African American woman eating saladFasting is not a new phenomenon. Many faiths recommend spiritual strengthening through periods of prayer and fasting—sometimes a day, sometimes seven, sometimes more. In the early 1900s scientists used fasting to treat diseases such as diabetes, obesity and epilepsy, although much of the published research was in laboratory animals. Recently, fasting—particularly intermittent fasting—is experiencing renewed interest as a medical treatment for disease rather than medication.

What is Intermittent Fasting?

Intermittent fasting is not a diet but rather a pattern of eating. It involves periods of eating and fasting. These cycles can be done every day or even one day a month. Two of the most popular types of intermittent fast are the 5:2 fast and the time restricted feeding fast.
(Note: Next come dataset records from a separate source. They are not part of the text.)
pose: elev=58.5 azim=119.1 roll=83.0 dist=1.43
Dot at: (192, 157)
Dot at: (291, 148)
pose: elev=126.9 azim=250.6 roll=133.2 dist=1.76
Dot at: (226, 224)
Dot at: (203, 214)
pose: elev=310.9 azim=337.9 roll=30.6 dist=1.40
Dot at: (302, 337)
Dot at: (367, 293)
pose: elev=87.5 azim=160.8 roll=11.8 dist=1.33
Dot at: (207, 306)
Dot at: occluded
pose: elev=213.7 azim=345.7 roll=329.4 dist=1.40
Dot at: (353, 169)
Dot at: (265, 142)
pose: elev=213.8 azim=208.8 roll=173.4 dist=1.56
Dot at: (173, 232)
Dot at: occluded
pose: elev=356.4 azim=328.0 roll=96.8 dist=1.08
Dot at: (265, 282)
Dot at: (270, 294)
The 5:2 fast, also known as The 5:2 Diet or The Fast Diet, calls for eating normally five days a week and restricting calories—500 calories per day for women and 600 calories per day for men—on the other two days. These fast days do not have to be right in a row.

Time-restricted feeding calls for eating food within a narrow window of time, typically a six to eight-hour window. Then fasting the remaining 16 to 18 hours a day. For example, with an eight-hour window, food is eaten between 11 AM to 7 PM.  Research shows this type of fast is more manageable because most of the fasting period is overnight and into the morning.